Anos de Os Deuses Mortos

VIII Oito Anos de Os Deuses Mortos

quarta-feira, 12 de fevereiro de 2014

Carta Aberta em defesa de Woody Allen

Woody Allen é um gênio, amante das artes e um dos cineastas mais importantes do século XX – todo o gênio está a frente de seu tempo portanto são incompreendidos. Quando Allen recebeu o prêmio Cecil B. DeMille pelo conjunto de sua obra Diane Keaton, uma das musas do diretor e estrela de “Noivo Neurótico, Noiva Nervosa” recebeu o prêmio em nome do diretor.
Outra musa do diretor ficou possessa, sua ex-esposa Mia Farrow trouxe a tona questões de sua vida particular. Em 1992 Mia descobriu fotos eróticas de Soon-Yi Previn filha adotiva do casal. O final do relacionamento de ambos deu-se com o divórcio e o casamento de Allen e Soon Yi.
Não satisfeita a atriz afirmou que Dylan, filha do casal, foi abusada por Allen quando tinha sete anos de idade. A defesa do diretor afirma que essas memórias foram implantadas pela mãe contra o pai. Parece absurdo? Desde 1900 quando Freud escreveu a interpretação dos sonhos sabe-se que crianças possuem desejos sexuais, tais desejos por serem proibidos são alucinados.
Simplificando a criança deseja o pai, por ser proibido esse desejo é reprimido, tudo aquilo que é reprimido torna-se mais forte, para aliviar o desejo este revela-se de maneira alucinada como um desejo invertido – essa é a base da histeria a histérica, no caso Dylan, não suporta a carga erótica de seus desejos e se coloca como a eterna vítima sofredora. Observando sua família não parece uma hipótese absurda.
Vamos para Mia onde ela está agora? Seu ultimo filme bom foi no longínquo ano de 1992 “neblinas e Sombras” dirigido por Woody Allen, não se esqueçam que o ódio de mia por Allen começou quando este a trocou por Soon-Yi, por uma mulher mais nova e também sua filha.
Desde essa época Mia encara a rejeição dupla do homem amado e do cinema, a ela sobram papeis pequenos em filmes insignificantes ou de pouca qualidade – seus últimos trabalhos incluem o remake de “a Profecia” e “Arthur e os Minimoys”.
Se nos perguntamos onde está Mia podemos perguntar onde estava Mia quando Dylan tinha sete anos em seu suposto abuso. Uma resposta poderia ser “ela não sabia”. Bom o “eu não sabia” é a desculpa mais covarde e esfarrapada possível uma mãe que ama sua filha, que conhece sua filha, que vê e cuida de sua filha percebe quando algo de errado está acontecendo. É impossível não perceber a menos que a mãe em questão não queira perceber.
E quanto a Woody Allen? Já dei minha opinião sobre Dylan, mas e quanto Soon-Yi?
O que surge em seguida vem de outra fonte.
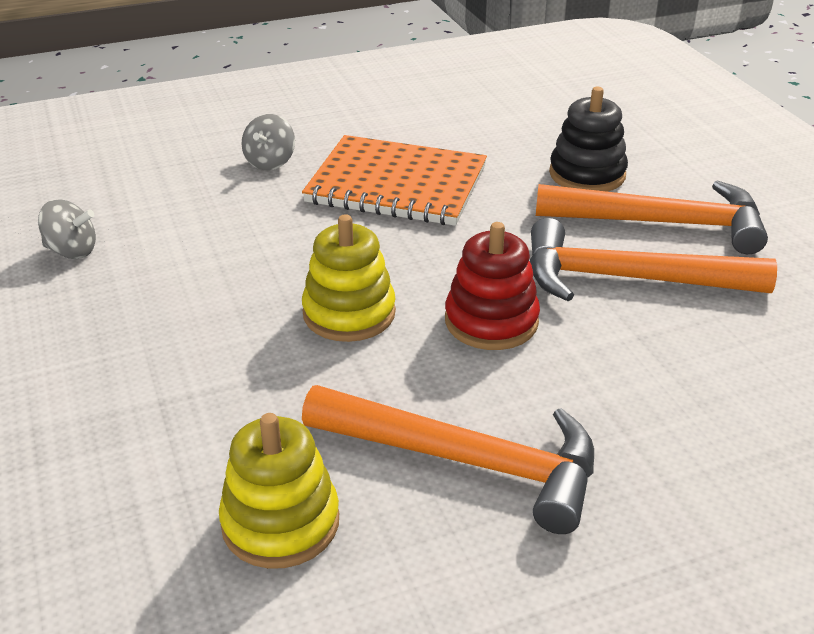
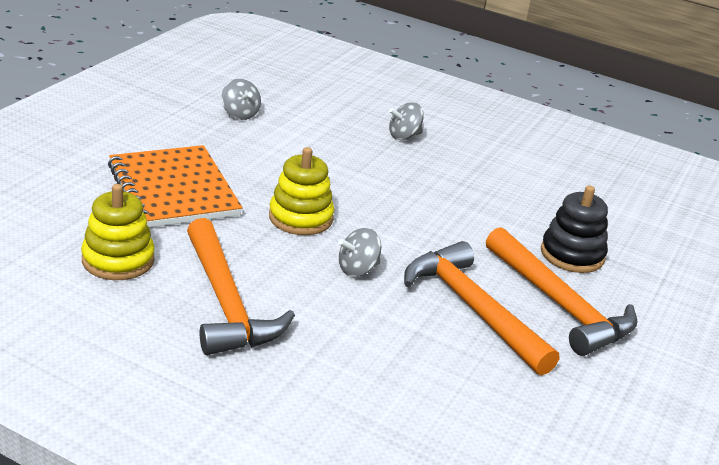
camera: 45 degrees right, 5 degrees down
orange notebook [302,135,487,226] -> orange notebook moved to [108,145,243,228]
red stacking toy [445,222,540,350] -> grey spinning top [338,228,381,277]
Nietzsche disse certa vez; “os advogados de um criminoso apenas escassas vezes são suficientemente capacitados para aproveitar em favor do réu a terrível beleza de seu ato”.
Que crime Woody Allen cometeu? Ele tornou-se o Übermensch – o super-homem nietzschiano, o homem além do homem, aquele que usa a sociedade para suplanta-la e assumir seu lugar de superioridade. Não uma superioridade narcísica mas moral. O super-homem cria sua própria moral.

Allen e Soon-Yi se amam, estão casados até hoje, Allen libertou-se de sua moral e junto a sua amada criou uma própria, ele não é um abusador, é um homem apaixonado que casou com a mulher que ama. Nós, seres humanos, não perdoamos aqueles que se libertam, motivados por nossa inveja, não conseguimos fazer o mesmo. Logo odiamos.